Count the lines in the rows below that contain the word "impression". Reply with the number only.

■ Saved data entries ■

------------------------------------------------------------------------

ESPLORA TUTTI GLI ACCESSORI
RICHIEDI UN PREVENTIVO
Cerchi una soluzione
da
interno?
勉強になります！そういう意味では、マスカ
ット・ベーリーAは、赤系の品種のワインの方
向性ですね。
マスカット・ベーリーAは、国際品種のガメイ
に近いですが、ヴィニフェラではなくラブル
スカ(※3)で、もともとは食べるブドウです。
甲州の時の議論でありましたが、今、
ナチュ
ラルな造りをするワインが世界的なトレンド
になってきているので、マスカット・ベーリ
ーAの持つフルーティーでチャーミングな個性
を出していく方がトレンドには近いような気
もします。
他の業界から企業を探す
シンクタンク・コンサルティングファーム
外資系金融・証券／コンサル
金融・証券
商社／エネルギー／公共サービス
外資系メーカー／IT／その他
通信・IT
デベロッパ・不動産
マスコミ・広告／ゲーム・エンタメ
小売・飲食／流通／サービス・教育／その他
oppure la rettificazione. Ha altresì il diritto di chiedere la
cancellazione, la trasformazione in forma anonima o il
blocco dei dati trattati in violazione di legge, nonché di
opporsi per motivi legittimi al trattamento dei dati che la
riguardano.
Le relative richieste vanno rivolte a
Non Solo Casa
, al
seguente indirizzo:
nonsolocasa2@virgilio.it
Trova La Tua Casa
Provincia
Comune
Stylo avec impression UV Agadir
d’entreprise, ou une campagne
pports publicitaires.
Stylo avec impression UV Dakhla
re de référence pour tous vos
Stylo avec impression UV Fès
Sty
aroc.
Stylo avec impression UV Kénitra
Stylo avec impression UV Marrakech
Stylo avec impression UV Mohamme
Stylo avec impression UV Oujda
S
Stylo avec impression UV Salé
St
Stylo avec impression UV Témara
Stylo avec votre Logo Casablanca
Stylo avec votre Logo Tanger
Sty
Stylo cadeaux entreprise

------------------------------------------------------------------------

■ RESULT ■
9